IsraCast Conclusion:

1. Prime Minister Binyamin Netanyahu has signaled the U.S. and the rest of the international community that it's time to get serious about Iran. So far the sanctions and nuclear talks have not delivered the goods - Iran is still advancing its nuclear weapons project which it views as an insurance policy against any future intervention in its grand design to impose its hegemony on the Persian Gulf and far beyond.

2. Prof. Yehezkel Dror has explained why it will be in Israel's national interest to attack Iran while it is still possible. He notes two basic reasons:

  • There is a low probability the sanctions and nuclear talks will succeed as compared to a high probability that if Iran acquires nuclear weapons it will use them against Israel.
  • Dror's bottom line is that a nuclear Iran is far more dangerous to Israel than the blowback from an Israeli strike on Iran's nuclear facilities.

Defense Minister Ehud Barak has just weighed in on the issue. In his view, the U.S. is ware that Israel alone will decide if and when to act militarily against Iran. The trick was 'to identify the last moment when it was possible to something'. There was no necessity to race toward that moment or to announce it had already arrived - but neither should there be any 'closing our eyes' to the reality. While diplomacy was the preferred option, no other option should be taken off the table.

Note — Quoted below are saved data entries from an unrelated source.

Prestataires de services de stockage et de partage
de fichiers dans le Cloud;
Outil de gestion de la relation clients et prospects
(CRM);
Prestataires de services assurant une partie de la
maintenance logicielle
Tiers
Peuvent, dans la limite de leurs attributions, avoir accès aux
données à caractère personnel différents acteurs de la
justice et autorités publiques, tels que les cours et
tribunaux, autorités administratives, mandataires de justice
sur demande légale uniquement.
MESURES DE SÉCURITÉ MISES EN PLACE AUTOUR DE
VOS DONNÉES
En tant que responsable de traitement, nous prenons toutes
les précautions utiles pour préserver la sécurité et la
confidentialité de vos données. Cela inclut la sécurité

In the past, the Defense Minister has referred to what he called 'the zone of immunity' - when Iran would be invulnerable to an Israeli strike. That Israeli time frame is defined by its limited fire-power and military capability as compared to the U.S. If Israel perceives that Iran's nuclear weapons program is approaching immunity from an Israeli attack, all the indications are that Israel will strike as it did in the past against potential nuclear threats in Iraq and Syria.